Outside of Greece, EU intransigence on banking policy has prevented the Italian government from intervening to address the high percentage of non-performing loans on its banks’ balance sheets and on fiscal rules which prevented the previous Italian administration from pursuing greater investment and pro-growth policies. This conflict is only likely to be exacerbated under Italy’s new populist government.
So why have these institutions taken such different lessons from this crisis? The answer may have to do with their divergent mandates. The IMF maintains a role as a ‘lender of last resort’, and so there is a significant stigma attached to countries approaching it for assistance. The Greek bailout programme, which followed controversial IMF loan programmes after the Asian financial crisis in 1997–98 and economic turmoil in Argentina in 2002–03, was a high-profile example of the IMF not returning a country to solvency and better economic governance, but being involved in a controversial programme of lowering living standards. For countries to be willing to overcome the stigma of going to the IMF, they must have confidence in there being light at the end of the tunnel. If the IMF is unable to credibly provide this, it becomes a problem for the IMF’s role in global economic governance.
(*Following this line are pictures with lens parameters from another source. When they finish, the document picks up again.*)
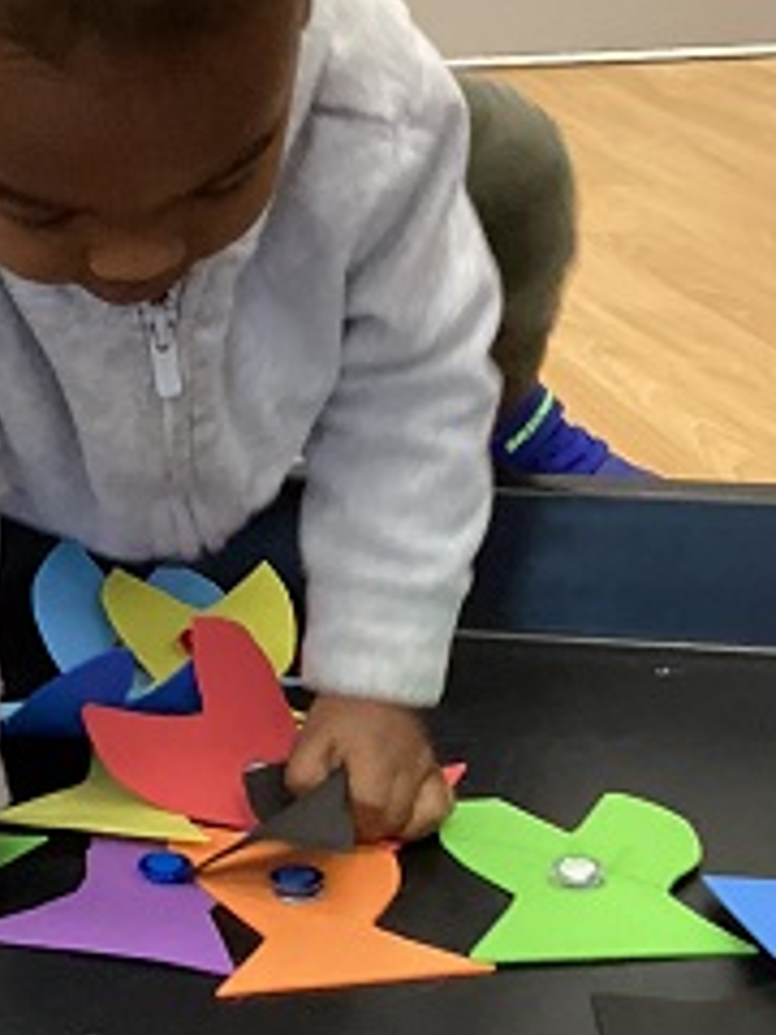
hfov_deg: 16.9
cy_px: 729
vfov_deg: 22.6
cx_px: 73
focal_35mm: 86
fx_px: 2571
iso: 400
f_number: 2.4
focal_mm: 3.3
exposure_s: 1/30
The priorities for the European institutions are more about maintaining cohesion and upholding the rules of the EU. Contrary to the IMF, for Europeans the management of the eurozone crisis has always entailed political considerations that are as important as, if not more important than, economic ones. In the specific case of Greece, this has meant that creditor governments must be able to legitimize in the eyes of their electorates the provision of massive sums of money for bailing out a country historically seen as profligate and desperately difficult to reform. In light of this, being able to present Greece as firmly on a path of fiscal prudence – whereby it will not only not request another bailout but will actually start repaying its debt – is the most important consideration for other eurozone governments.
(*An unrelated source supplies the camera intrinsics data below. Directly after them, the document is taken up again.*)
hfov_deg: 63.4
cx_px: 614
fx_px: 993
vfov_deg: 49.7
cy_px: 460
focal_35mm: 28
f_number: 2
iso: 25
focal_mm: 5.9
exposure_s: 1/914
This predicament brings the restructuring of Greek debt in 2011 under a new light: at the time it was presented to the Greek people as the opportunity to rid the country of a significant part of its debt burden while transferring the rest to Greece’s eurozone partners. The idea was that Greece would be more sheltered if its debt were held by political actors instead of faceless and non-accountable financial market actors.
The irony, seven years later, is that these same political partners are proving extremely rigid in the face of requests for further alleviation of Greece’s debt burden, precisely because their governments function under the asphyxiating scrutiny of their electorates. Where once politics was seen as a helpful substitute for global market forces, it now stands in the way of Greek recovery.